Eco-Panels has tested our panels to the American Society for Testing and Materials (ASTM) E84-04 “Standard Test Method for Surface Burning Characteristics of Building Materials” for smoke spread and flame spread. The panels have a Class 1 foam core. The foam components are formulated to have a flame spread of less than 25 units and smoke spread of less than 400 units.
The siding material applied to the panels in our factory can vary greatly in flammability – from flammable wood to non-flammable fiber-cement – so the siding material must be considered as well.
Are Ants And Termites A Problem In Eco-Panels?
No more than in conventional construction. In climates where either termites or ants can cause problems, panel manufacturers recommend that all homeowners use the same preventive treatments (topical sprays around foundations, termite shields, etc.) that they would use in a stick-framed home.
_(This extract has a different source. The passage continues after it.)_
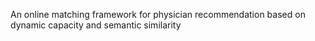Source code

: An online matching framework for physician recommendation based on dynamic capacity and semantic similarity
Note, however, that the foam within the panels does not provide food value for insects.
Does The R Value Of Your Foam Degrade Over Time?
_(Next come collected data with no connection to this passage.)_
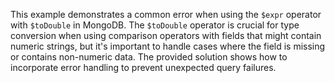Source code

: This example demonstrates a common error when using the `$expr` operator with `$toDouble` in MongoDB.  The `$toDouble` operator is crucial for type conversion when using comparison operators with fields that might contain numeric strings, but it's important to handle cases where the field is missing or contains non-numeric data.  The provided solution shows how to incorporate error handling to prevent unexpected query failures.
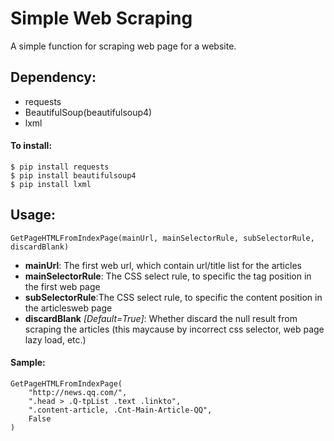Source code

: # Simple Web Scraping

A simple function for scraping web page for a website.

## Dependency: 

* requests
* BeautifulSoup(beautifulsoup4)
* lxml

#### To install:
    
    $ pip install requests
    $ pip install beautifulsoup4
    $ pip install lxml

## Usage:

    GetPageHTMLFromIndexPage(mainUrl, mainSelectorRule, subSelectorRule, discardBlank)
* **mainUrl**: The first web url, which contain url/title list for the articles
* **mainSelectorRule**: The CSS select rule, to specific the <a> tag position in the first web page
* **subSelectorRule**:The CSS select rule, to specific the content position in the articlesweb page
* **discardBlank** *[Default=True]*: Whether discard the null result from scraping the articles (this maycause by incorrect css selector, web page lazy load, etc.)<br>

#### Sample:

    GetPageHTMLFromIndexPage(
        "http://news.qq.com/", 
        ".head > .Q-tpList .text .linkto", 
        ".content-article, .Cnt-Main-Article-QQ", 
        False
    )

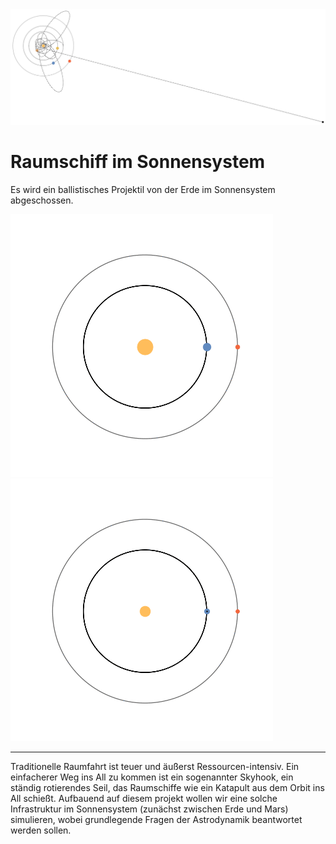 <div align="center">
<img src="docs/Abb/Abb_5.png"></img>
</div>

# Raumschiff im Sonnensystem
    
Es wird ein ballistisches Projektil von der Erde im Sonnensystem abgeschossen.

![gif](docs/Abb/Abb_1_anim.gif)
![gif](docs/Abb/Abb_2_anim.gif)

---

Traditionelle Raumfahrt ist teuer und äußerst Ressourcen-intensiv. Ein einfacherer Weg  ins All zu kommen ist ein sogenannter Skyhook, ein ständig rotierendes Seil, das Raumschiffe wie ein Katapult aus dem Orbit ins All schießt. Aufbauend auf diesem projekt wollen wir eine solche Infrastruktur im Sonnensystem (zunächst zwischen Erde und Mars) simulieren, wobei grundlegende Fragen der Astrodynamik beantwortet werden sollen.
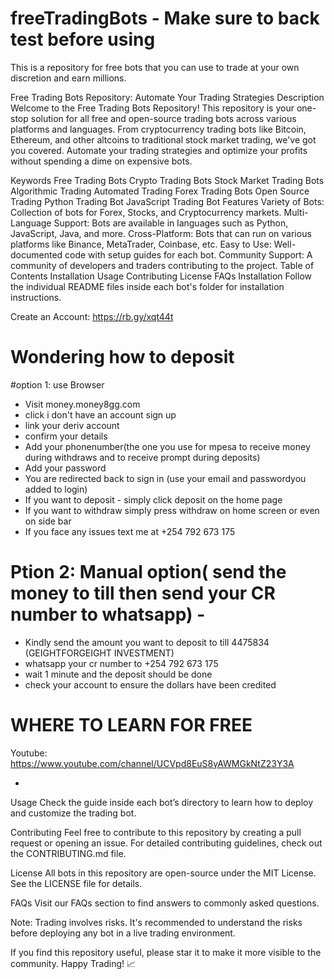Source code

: # freeTradingBots - Make sure to back test before using
This is a repository for free bots that you can use to trade at your own discretion and earn millions.

Free Trading Bots Repository: Automate Your Trading Strategies
Description
Welcome to the Free Trading Bots Repository! This repository is your one-stop solution for all free and open-source trading bots across various platforms and languages. From cryptocurrency trading bots like Bitcoin, Ethereum, and other altcoins to traditional stock market trading, we've got you covered. Automate your trading strategies and optimize your profits without spending a dime on expensive bots.


Keywords
Free Trading Bots
Crypto Trading Bots
Stock Market Trading Bots
Algorithmic Trading
Automated Trading
Forex Trading Bots
Open Source Trading
Python Trading Bot
JavaScript Trading Bot
Features
Variety of Bots: Collection of bots for Forex, Stocks, and Cryptocurrency markets.
Multi-Language Support: Bots are available in languages such as Python, JavaScript, Java, and more.
Cross-Platform: Bots that can run on various platforms like Binance, MetaTrader, Coinbase, etc.
Easy to Use: Well-documented code with setup guides for each bot.
Community Support: A community of developers and traders contributing to the project.
Table of Contents
Installation
Usage
Contributing
License
FAQs
Installation
Follow the individual README files inside each bot's folder for installation instructions.

Create an Account: 
https://rb.gy/xqt44t

# Wondering how to deposit

#option 1: use Browser
- Visit money.money8gg.com
- click i don't have an account sign up
- link your deriv account
- confirm your details
- Add your phonenumber(the one you use for mpesa to receive money during withdraws and to receive prompt during deposits)
- Add your password
- You are redirected back to sign in (use your email and passwordyou added to login)
- If you want to deposit - simply click deposit on the home page
- If you want to withdraw simply press withdraw on home screen or even on side bar
- If you face any issues text me at  +254 792 673 175

# Ption 2: Manual option( send the money to till then send your CR number to whatsapp) -
- Kindly send the amount you want to deposit to till 4475834 (GEIGHTFORGEIGHT INVESTMENT)
- whatsapp your cr number to +254 792 673 175
- wait 1 minute and the deposit should be done
- check your account to ensure the dollars have been credited

# WHERE TO LEARN FOR FREE
Youtube: https://www.youtube.com/channel/UCVpd8EuS8yAWMGkNtZ23Y3A

- 
Usage
Check the guide inside each bot’s directory to learn how to deploy and customize the trading bot.

Contributing
Feel free to contribute to this repository by creating a pull request or opening an issue. For detailed contributing guidelines, check out the CONTRIBUTING.md file.

License
All bots in this repository are open-source under the MIT License. See the LICENSE file for details.

FAQs
Visit our FAQs section to find answers to commonly asked questions.

Note: Trading involves risks. It's recommended to understand the risks before deploying any bot in a live trading environment.

If you find this repository useful, please star it to make it more visible to the community. Happy Trading! 📈
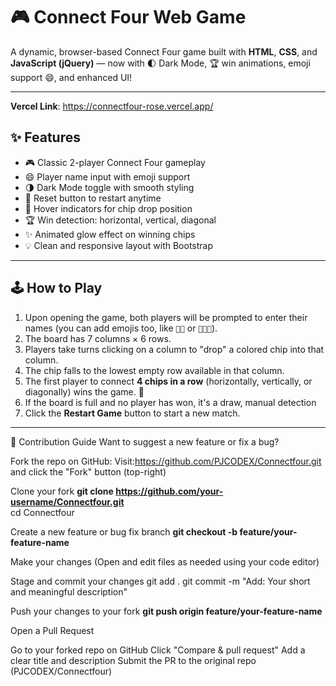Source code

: # 🎮 Connect Four Web Game

A dynamic, browser-based Connect Four game built with **HTML**, **CSS**, and **JavaScript (jQuery)**
— now with 🌓 Dark Mode, 🏆 win animations, emoji support 😄, and enhanced UI!

---

**Vercel Link**: https://connectfour-rose.vercel.app/


## ✨ Features

- 🎮 Classic 2-player Connect Four gameplay
- 😄 Player name input with emoji support
- 🌗 Dark Mode toggle with smooth styling
- 🔄 Reset button to restart anytime
- 🧲 Hover indicators for chip drop position
- 🏆 Win detection: horizontal, vertical, diagonal
- ✨ Animated glow effect on winning chips
- 💡 Clean and responsive layout with Bootstrap

---

## 🕹️ How to Play

1. Upon opening the game, both players will be prompted to enter their names (you can add emojis too, like `👧🔴` or `🧑‍💻🔵`).
2. The board has 7 columns × 6 rows.
3. Players take turns clicking on a column to "drop" a colored chip into that column.
4. The chip falls to the lowest empty row available in that column.
5. The first player to connect **4 chips in a row** (horizontally, vertically, or diagonally) wins the game. 🎉
6. If the board is full and no player has won, it's a draw, manual detection
7. Click the **Restart Game** button to start a new match.

---

🤝 Contribution Guide
Want to suggest a new feature or fix a bug?

Fork the repo on GitHub: Visit:https://github.com/PJCODEX/Connectfour.git and click the "Fork" button (top-right)

Clone your fork **git clone https://github.com/your-username/Connectfour.git** <br>
cd Connectfour</br>

Create a new feature or bug fix branch **git checkout -b feature/your-feature-name**

Make your changes (Open and edit files as needed using your code editor)

Stage and commit your changes git add . git commit -m "Add: Your short and meaningful description"

Push your changes to your fork **git push origin feature/your-feature-name**

Open a Pull Request

Go to your forked repo on GitHub
Click "Compare & pull request"
Add a clear title and description
Submit the PR to the original repo (PJCODEX/Connectfour)

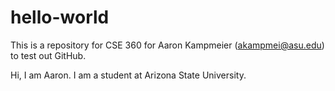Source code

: # hello-world
This is a repository for CSE 360 for Aaron Kampmeier (akampmei@asu.edu) to test out GitHub.

Hi, I am Aaron. I am a student at Arizona State University.

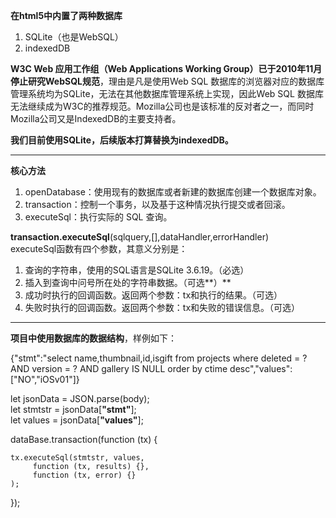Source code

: **在html5中内置了两种数据库**
1. SQLite（也是WebSQL）
2. indexedDB

**W3C Web 应用工作组（Web Applications Working Group）已于2010年11月停止研究WebSQL规范**，理由是凡是使用Web SQL 数据库的浏览器对应的数据库管理系统均为SQLite，无法在其他数据库管理系统上实现，因此Web SQL 数据库无法继续成为W3C的推荐规范。Mozilla公司也是该标准的反对者之一，而同时Mozilla公司又是IndexedDB的主要支持者。

**我们目前使用SQLite，后续版本打算替换为indexedDB。**  


---

**核心方法**
1. openDatabase：使用现有的数据库或者新建的数据库创建一个数据库对象。
2. transaction：控制一个事务，以及基于这种情况执行提交或者回滚。
3. executeSql：执行实际的 SQL 查询。

**transaction.executeSql**(sqlquery,[],dataHandler,errorHandler)  
executeSql函数有四个参数，其意义分别是：
1. 查询的字符串，使用的SQL语言是SQLite 3.6.19。（必选）
2. 插入到查询中问号所在处的字符串数据。（可选**）**
3. 成功时执行的回调函数。返回两个参数：tx和执行的结果。（可选）
4. 失败时执行的回调函数。返回两个参数：tx和失败的错误信息。（可选）


---
**项目中使用数据库的数据结构**，样例如下：

{"stmt":"select name,thumbnail,id,isgift from projects where deleted = ? AND version = ? AND gallery IS NULL order by ctime desc","values":["NO","iOSv01"]}

let jsonData = JSON.parse(body);  
let stmtstr = jsonData[**"stmt"**];  
let values = jsonData[**"values"**];  

dataBase.transaction(function (tx) {  

    tx.executeSql(stmtstr, values,
         function (tx, results) {},
         function (tx, error) {}
    );
});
Polyurethane foam is typically rated with a 6 month aged value because its ability to resist the flow of thermal energy MAY change in the first several months after production due to a variety of factors including the siding materials enclosing the foam and the atmosphere at which the foam acclimates. Eco-Panels has done quite a bit of study of the stated R values of our foam and we feel comfortable with the numbers that we state.
Does Your Foam Offgas?
No! Some of our competitors and a few of the less knowledgeable state that our foam offgases harmful chemicals – this is not true. Some people draw the conclusion that since the foam may lose a little bit of its effectiveness in insulating (typ. less than 10%) after initial manufacture then we must be offgassing something – simple reasoning may imply just that, “you lose R value, therefore you lose something from the foam”. Wrong. Now for your chemistry lesson. The foam we manufacture has no HCFCs, no CFCs and no formaldehydes. One of the special features of our blowing agent – the agent that causes the foam to “foam” expanding with billions of tiny bubbles – is its non-polarized molecule. When the bubble forms, a microscopic amount of agent that was originally part of the forming of the bubble is left unused and drops back to the inside of the newly formed bubble. Because these molecules are non-polarized they do not align themselves with neighbor cells and so they do not allow the transfer of thermal energy (making this a very effective insulating agent). The bubble itself is formed in an exothermic (low temp boil) reaction – much like the boiling of water – where a small amount of heat is generated from the chemical reaction. When the bubble that has formed in a heated reaction starts to cool it loses internal pressure creating a negative pressure inside the bubble (since the shell of the bubble formed and solidified at a higher temp). This negative pressure inside the bubble will seek to equalize with the outside environment depending upon the ambient temperature, air pressure, etc. The permeability of polyurethane foam is pretty low – less than 2perms per inch – and so while it takes time eventually molecules that exist in the surrounding ambient air will seek to fill the voids in the bubbles until equilibrium pressure is achieved throughout the panel. It is the few molecules of ambient air that have crept inside of the bubbles in the foam to fill the small remaining space that will in turn align themselves in a polarized fashion to conduct more thermal energy than had occurred when they were not present.